Di bulan Januari lalu kami sempat menyinggung bahwa Pendiri CekAja J.P. Ellis sedang dalam tahapan untuk menginisiasi sebuah asosiasi yang dapat berperan sebagai wadah para praktisi finansial dan para stakeholder untuk merumuskan suatu visi dan misi untuk dunia finansial di Indonesia agar dapat menjadi lebih baik. Tak menunggu waktu lama, pada hari Kamis kemarin (12/2) dalam sebuah acara diskusi “Financial Technology Startup Ecosystem in Indonesia” yang berlangsung di Comma, J.P. Ellis pun mengumumkan soft launch FinTech Indonesia yang merupakan sebuah Asosiasi Penyelenggara Teknologi Jasa Finansial.
“Di Indonesia ada banyak asosiasi yang berkaitan dengan finansial, misalnya AKKI (Assosiasi Kartu Kredit Indonesia), AAUI (Asosiasi Asuransi Umum Indonesia), AAJI (Asosiasi Asuransi Jiwa Indonesia), dan lainnya. Alasan yang sama dari berdirinya asosiasi tersebut adalah lembaga finansial yaitu bank, lalu kami berpikir ‘Kenapa FinTech tidak ada asosiasinya?’,” ujar Ellis menjelaskan alasan sederhananya mengapa asosiasi FinTech Indonesia coba dibentuk.

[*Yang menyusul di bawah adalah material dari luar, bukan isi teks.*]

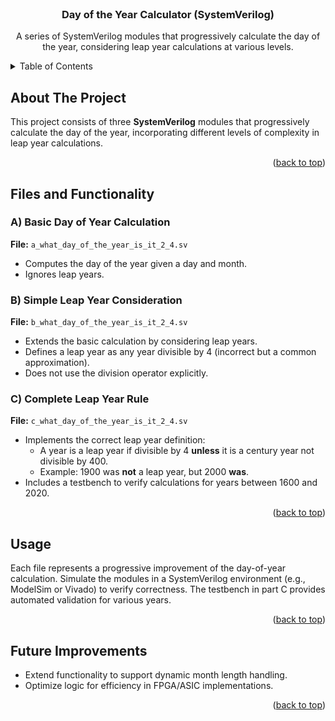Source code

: <!-- PROJECT LOGO -->
<br />
<div align="center">

  <h3 align="center">Day of the Year Calculator (SystemVerilog)</h3>

  <p align="center">
    A series of SystemVerilog modules that progressively calculate the day of the year, considering leap year calculations at various levels.
    <br />
  </p>
</div>

<!-- TABLE OF CONTENTS -->
<details>
  <summary>Table of Contents</summary>
  <ol>
    <li><a href="#about-the-project">About The Project</a></li>
    <li><a href="#files-and-functionality">Files and Functionality</a></li>
    <li><a href="#usage">Usage</a></li>
    <li><a href="#future-improvements">Future Improvements</a></li>
  </ol>
</details>

<!-- ABOUT THE PROJECT -->
## About The Project

This project consists of three **SystemVerilog** modules that progressively calculate the day of the year, incorporating different levels of complexity in leap year calculations.

<p align="right">(<a href="#top">back to top</a>)</p>

<!-- FILES AND FUNCTIONALITY -->
## Files and Functionality

### A) Basic Day of Year Calculation  
**File:** `a_what_day_of_the_year_is_it_2_4.sv`  
- Computes the day of the year given a day and month.  
- Ignores leap years.

### B) Simple Leap Year Consideration  
**File:** `b_what_day_of_the_year_is_it_2_4.sv`  
- Extends the basic calculation by considering leap years.  
- Defines a leap year as any year divisible by 4 (incorrect but a common approximation).  
- Does not use the division operator explicitly.

### C) Complete Leap Year Rule  
**File:** `c_what_day_of_the_year_is_it_2_4.sv`  
- Implements the correct leap year definition:  
  - A year is a leap year if divisible by 4 **unless** it is a century year not divisible by 400.  
  - Example: 1900 was **not** a leap year, but 2000 **was**.  
- Includes a testbench to verify calculations for years between 1600 and 2020.

<p align="right">(<a href="#top">back to top</a>)</p>

<!-- USAGE -->
## Usage

Each file represents a progressive improvement of the day-of-year calculation. Simulate the modules in a SystemVerilog environment (e.g., ModelSim or Vivado) to verify correctness. The testbench in part C provides automated validation for various years.

<p align="right">(<a href="#top">back to top</a>)</p>

<!-- FUTURE IMPROVEMENTS -->
## Future Improvements
- Extend functionality to support dynamic month length handling.  
- Optimize logic for efficiency in FPGA/ASIC implementations.

<p align="right">(<a href="#top">back to top</a>)</p>
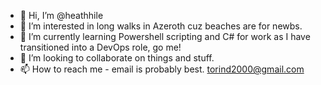 - 👋 Hi, I’m @heathhile
- 👀 I’m interested in long walks in Azeroth cuz beaches are for newbs.
- 🌱 I’m currently learning Powershell scripting and C# for work as I have transitioned into a DevOps role, go me!
- 💞️ I’m looking to collaborate on things and stuff.
- 📫 How to reach me - email is probably best. torind2000@gmail.com

<!---
heathhile/heathhile is a ✨ special ✨ repository because its `README.md` (this file) appears on your GitHub profile.
You can click the Preview link to take a look at your changes.
--->
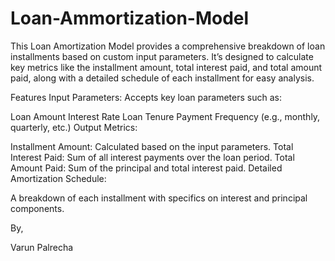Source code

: # Loan-Ammortization-Model
This Loan Amortization Model provides a comprehensive breakdown of loan installments based on custom input parameters. It’s designed to calculate key metrics like the installment amount, total interest paid, and total amount paid, along with a detailed schedule of each installment for easy analysis.

Features
Input Parameters: Accepts key loan parameters such as:

Loan Amount
Interest Rate
Loan Tenure
Payment Frequency (e.g., monthly, quarterly, etc.)
Output Metrics:

Installment Amount: Calculated based on the input parameters.
Total Interest Paid: Sum of all interest payments over the loan period.
Total Amount Paid: Sum of the principal and total interest paid.
Detailed Amortization Schedule:

A breakdown of each installment with specifics on interest and principal components.

By,

Varun Palrecha
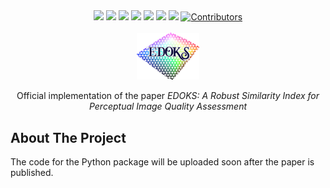 <div id="top">
  
<div align="center">
  <a href="https://wfxr.mit-license.org/2017"><img src="https://img.shields.io/badge/License-MIT-brightgreen.svg"/></a>
  <a href="https://www.python.org/downloads/release/python-380/"><img src="https://img.shields.io/badge/Python-3.8-007d9c?logo=python"/></a>
  <a href="https://opencv.org/"><img src="https://img.shields.io/badge/OpenCV--python-4.9-5C3EE8?style=flat&logo=OpenCV&logoColor=FFFFFF"/></a>
  <a href="https://numpy.org/"><img src="https://img.shields.io/badge/NumPy-1.21.6-4d77cf?&logo=numpy&logoColor=4d77cf"></a>
  <a href="https://pytorch.org/"><img src="https://img.shields.io/badge/Pytorch-1.12.0-orange?logo=pytorch&logoColor=red"></a>
  <a href="https://https://cmake.org/"><img src="https://img.shields.io/badge/CMake-3.12-064F8C?logo=cmake&logoColor=white"></a>
  <a href="https://gcc.gnu.org/"><img src="https://img.shields.io/badge/C++-11-blue.svg?style=flat&logo=c%2B%2B"/></a>
  <a href="https://github.com/antdimarino/EDOKS"><img src="https://img.shields.io/badge/Contributors-2-blue" alt="Contributors"/></a>
</div>
</div>
<!-- PROJECT LOGO -->
<br />
<div align="center">
  <a href="https://github.com/antdimarino/EDOKS">
    <img src="images/edoks.png" alt="Logo" style="width: 20%; height: 20%">
  </a>
  <p align="center">
    Official implementation of the paper <i>EDOKS: A Robust Similarity Index for Perceptual Image Quality Assessment</i>
</div>

## About The Project
The code for the Python package will be uploaded soon after the paper is published.
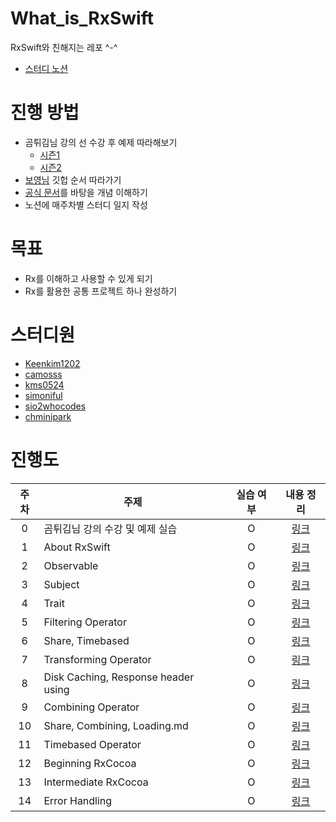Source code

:# What_is_RxSwift
RxSwift와 친해지는 레포 ^-^
- [스터디 노션](https://ossified-gas-bd2.notion.site/Rx-_-Study-39a585f4ec4b4273ae4a468935e2e4b4)

# 진행 방법
- 곰튀김님 강의 선 수강 후 예제 따라해보기
  - [시즌1](https://www.youtube.com/watch?v=fCNr9bNPdAA&list=PL03rJBlpwTaBBtiJ0BtgASCsS4ye-4gC7)
  - [시즌2](https://www.youtube.com/watch?v=iHKBNYMWd5I&list=PL03rJBlpwTaBrhux_C8RmtWDI_kZSLvdQ)
- [보영님](https://github.com/fimuxd/RxSwift) 깃헙 순서 따라가기
- [공식 문서](https://reactivex.io/documentation/ko/observable.html)를 바탕을 개념 이해하기
- 노션에 매주차별 스터디 일지 작성

# 목표
- Rx를 이해하고 사용할 수 있게 되기
- Rx를 활용한 공통 프로젝트 하나 완성하기

# 스터디원
- [Keenkim1202](https://github.com//keenkim1202)
- [camosss](https://github.com//camosss)
- [kms0524](https://github.com/kms0524)
- [simoniful](https://github.com/simoniful)
- [sio2whocodes](https://github.com/sio2whocodes)
- [chminipark](https://github.com/orgs/chminipark)

# 진행도
|주차|주제|실습 여부|내용 정리|
|:---:|---|:---:|:---:|
|0|곰튀김님 강의 수강 및 예제 실습|O|[링크](https://github.com/simoniful/iOS_What_is_RxSwift/blob/main/Personal/SIMON/0.%20%EA%B3%B0%20%ED%8A%80%EA%B9%80%20%EA%B0%95%EC%9D%98%20%EC%A0%95%EB%A6%AC.md)|
|1|About RxSwift|O|[링크](https://github.com/simoniful/iOS_What_is_RxSwift/blob/main/Personal/SIMON/1.%20Hello%20RxSwift.md)|
|2|Observable|O|[링크](https://github.com/simoniful/iOS_What_is_RxSwift/blob/main/Personal/SIMON/2.%20Observables.md)|
|3|Subject|O|[링크](https://github.com/simoniful/iOS_What_is_RxSwift/blob/main/Personal/SIMON/3.%20Subject.md)|
|4|Trait|O|[링크](https://github.com/simoniful/iOS_What_is_RxSwift/blob/main/Personal/SIMON/4.%20Trait.md)|
|5|Filtering Operator|O|[링크](https://github.com/simoniful/iOS_What_is_RxSwift/blob/main/Personal/SIMON/5.%20Filtering%20Operator.md)|
|6|Share, Timebased|O|[링크](https://github.com/simoniful/iOS_What_is_RxSwift/blob/main/Personal/SIMON/6.%20Share%2C%20Timebased.md)|
|7|Transforming Operator|O|[링크](https://github.com/simoniful/iOS_What_is_RxSwift/blob/main/Personal/SIMON/7.%20Transforming%20Operator.md)|
|8|Disk Caching, Response header using|O|[링크](https://github.com/simoniful/iOS_What_is_RxSwift/blob/main/Personal/SIMON/8.%20DIsk%20Caching%2C%20Response%20header%20using.md)|
|9|Combining Operator|O|[링크](https://github.com/simoniful/iOS_What_is_RxSwift/blob/main/Personal/SIMON/9.%20Combining%20Operator.md)|
|10|Share, Combining, Loading.md|O|[링크](https://github.com/simoniful/iOS_What_is_RxSwift/blob/main/Personal/SIMON/10.%20Share%2C%20Combining%2C%20Loading.md)|
|11|Timebased Operator|O|[링크](https://github.com/simoniful/iOS_What_is_RxSwift/blob/main/Personal/SIMON/11.%20Timebased%20Operator.md)|
|12|Beginning RxCocoa|O|[링크](https://github.com/simoniful/iOS_What_is_RxSwift/blob/main/Personal/SIMON/12.%20Beginning%20RxCocoa.md)|
|13|Intermediate RxCocoa|O|[링크](https://github.com/simoniful/iOS_What_is_RxSwift/blob/main/Personal/SIMON/13.%20Intermediate%20RxCocoa.md)|
|14|Error Handling|O|[링크](https://github.com/simoniful/iOS_What_is_RxSwift/blob/main/Personal/SIMON/14.%20Error%20Handling.md)|
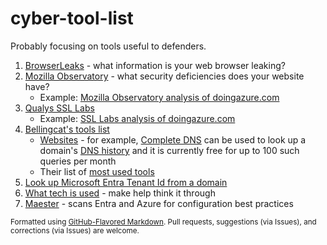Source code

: # cyber-tool-list
Probably focusing on tools useful to defenders.
  1. [BrowserLeaks](https://browserleaks.com/) - what information is your web browser leaking?
  2. [Mozilla Observatory](https://observatory.mozilla.org/) - what security deficiencies does your website have?
     * Example: [Mozilla Observatory analysis of doingazure.com](https://observatory.mozilla.org/analyze/doingazure.com) 
  3. [Qualys SSL Labs](https://www.ssllabs.com/)
     * Example: [SSL Labs analysis of doingazure.com](https://www.ssllabs.com/ssltest/analyze.html?d=doingazure.com&hideResults=on&latest)
  4. [Bellingcat's tools list](https://bellingcat.gitbook.io/toolkit/categories)
     * [Websites](https://bellingcat.gitbook.io/toolkit/categories/websites) - for example, [Complete DNS](https://completedns.com/) can be used to look up a domain's [DNS history](https://completedns.com/dns-history/) and it is currently free for up to 100 such queries per month
     * Their list of [most used tools](https://bellingcat.gitbook.io/toolkit/most-used)
  5. [Look up Microsoft Entra Tenant Id from a domain](https://www.whatismytenantid.com/)
  6. [What tech is used](https://builtwith.com/github.com) - make help think it through
  7. [Maester](https://maester.dev/) - scans Entra and Azure for configuration best practices

<sub>Formatted using [GitHub-Flavored Markdown](https://github.github.com/gfm). Pull requests, suggestions (via Issues), and corrections (via Issues) are welcome.</sub>
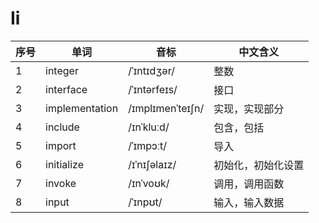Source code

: # Ii

| 序号 | 单词             | 音标               | 中文含义      |
|----|----------------|------------------|-----------|
| 1  | integer        | /ˈɪntɪdʒər/      | 整数        |
| 2  | interface      | /ˈɪntərfeɪs/     | 接口        |
| 3  | implementation | /ɪmplɪmenˈteɪʃn/ | 实现，实现部分   |
| 4  | include        | /ɪnˈkluːd/       | 包含，包括     |
| 5  | import         | /ˈɪmpɔːt/        | 导入        |
| 6  | initialize     | /ɪˈnɪʃəlaɪz/     | 初始化，初始化设置 |
| 7  | invoke         | /ɪnˈvoʊk/        | 调用，调用函数   |
| 8  | input          | /ˈɪnpʊt/         | 输入，输入数据   |
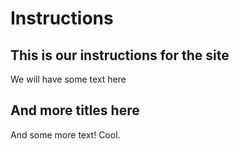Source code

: # Instructions
## This is our instructions for the site
We will have some text here
## And more titles here
And some more text! Cool.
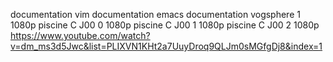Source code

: documentation vim
documentation emacs
documentation vogsphere 1 1080p
piscine C J00 0 1080p
piscine C J00 1 1080p
piscine C J00 2 1080p
https://www.youtube.com/watch?v=dm_ms3d5Jwc&list=PLIXVN1KHt2a7UuyDroq9QLJm0sMGfgDj8&index=1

Apa sebenarnya FinTech itu?
Menurut National Digital Research Centre (NDRC), FinTech adalah sebuah istilah untuk “inovasi dalam jasa finansial”, baik itu produk baru dari sebuah startup atau adopsi pendekatan baru dari pemain yang ada di mana teknologi adalah kuncinya. Istilah yang merupakan gabungan dari kata Financial dan Technology ini sendiri sudah mulai banyak digunakan untuk aplikasi yang lebih luas dalam ruang teknologi — untuk produk front-end konsumen hingga paradigma baru seperti Bitcoin.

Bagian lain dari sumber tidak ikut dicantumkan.